Wednesday, December 5, 2012

To Wobble


Definitions of Wobble: to shake or wiggle, to be weak, to falter, unsteady movement from side to side, to sway, to shake, to stagger, unsteady motion, to tremble or quaver, like a baby, bad stance, spinning

To wobble usually has pretty negative connotations.  It seems to be a problematic action, one that reflects the unknown, uncertainties, undoing.  I have been thinking with my students about reclaiming wobbling as learning.  Fecho (2005) writes about wobble in this way, as the unsteady places with potential for learning.  When our understandings and current positioning in the world is questioned in some ways and we are given the opportunity to reflect and figure out how to move forward. 

Wobbling is a lot more interesting to me than other words usually associated with learning.  Especially at this time of the semester (finals week here we come!), learning sides up with measurement, success, achievement, numbers, grades, objective (huh?) assessments of knowledge.   For their final blog posts I am asking students instead to narrate:

moment(s) of wobble from this course.  You will be thinking about time(s) when your thinking has been challenged.  When something has felt uncomfortable or different that your usual experiences.  You will unpack your experience of this as well as why you think this has been a moment of wobble.
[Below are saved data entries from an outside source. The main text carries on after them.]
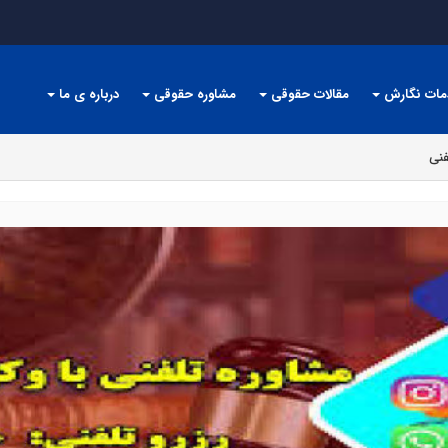
مات نگارش
مقالات حقوقی
مشاوره حقوقی
درباره ی ما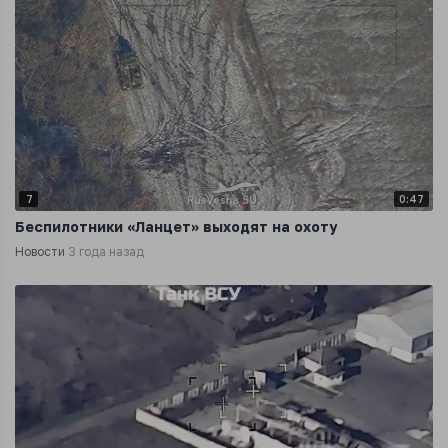
7
0:47
Беспилотники «Ланцет» выходят на охоту
Новости
3 года назад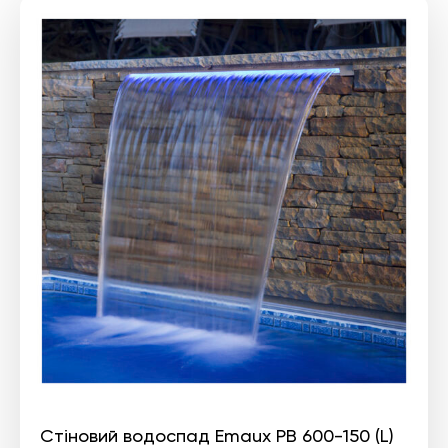
Стіновий водоспад Emaux PB 600-150 (L)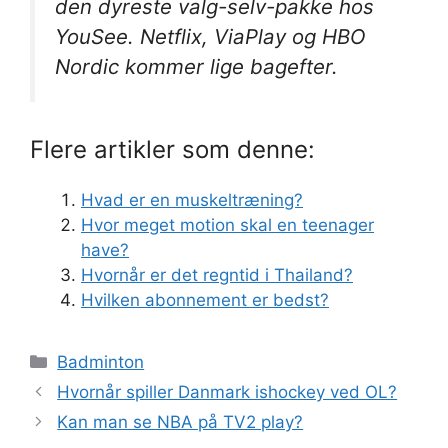
den dyreste valg-selv-pakke hos
YouSee. Netflix, ViaPlay og HBO
Nordic kommer lige bagefter.
Flere artikler som denne:
Hvad er en muskeltræning?
Hvor meget motion skal en teenager
have?
Hvornår er det regntid i Thailand?
Hvilken abonnement er bedst?
Kategorier
Badminton
Hvornår spiller Danmark ishockey ved OL?
Kan man se NBA på TV2 play?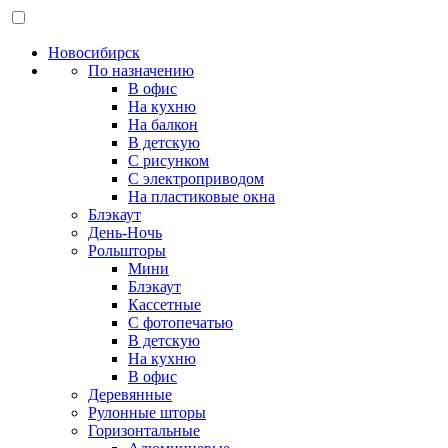
Новосибирск
По назначению
В офис
На кухню
На балкон
В детскую
С рисунком
С электроприводом
На пластиковые окна
Блэкаут
День-Ночь
Рольшторы
Мини
Блэкаут
Кассетные
С фотопечатью
В детскую
На кухню
В офис
Деревянные
Рулонные шторы
Горизонтальные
This blog post should be one with more questions than answers.  More uncertainties than certainties.  This should be about what you are wondering now.  This piece or question or idea does not need to have a resolution.

Be creative.

Be thoughtful.

Dig in.


This is no easy task.  With the dominant narratives of heroes and bootstraps in our heads, it is really difficult to write about our own wobbling, our uncertainty, and call that learning!  Well in my own last blog post (for class) this semester I am drawn again to thinking about wobbling in the field I am studying this semester, gender and language studies.  An essay I read this week, “She Sired Six Children” Feminist Experiments with Linguistic Gender, Anna Livia names, problematizes and values the wobble of feminist science fiction writers.  She takes this lovely approach to Ursala K. LeGuin’s feminist fop aux in the 70’s in The Left Hand of Darkness where she uses the masculine generic (he/him/etc) in reference to the (supposedly) amorphous gendered people in her novel.  Livia puts this work in context with LeGuin’s future works and her own critique of the language.  Livia’s exploration of Marge Piercy and June Arnold’s more progressive moves to create new non-gendered pronouns for their novels is still a messy task as both women struggle to make the transportation hold in their works.  Livia questions and honors the works of these women and the ways that they negotiate their own wobbling.

Anyway as the semester wraps up I am thinking about my own wobbling right now and hoping, like Livia I can  find value and not just judgment in this uncertain, unsteady, rocky stance.

Fecho, B. (2005).  Appreciating the wobble:  Teacher research, professional development, and figured worlds.  English Education, 37 (3). 

Livia, A. (1999). “She sired six children” Feminist experiments with linguistic gender. In M. Bucholtz, A.C. Liang, & L.A. Sutton, Reinventing identities: The gendered self in discourse.  NewYork: Oxfod University Press.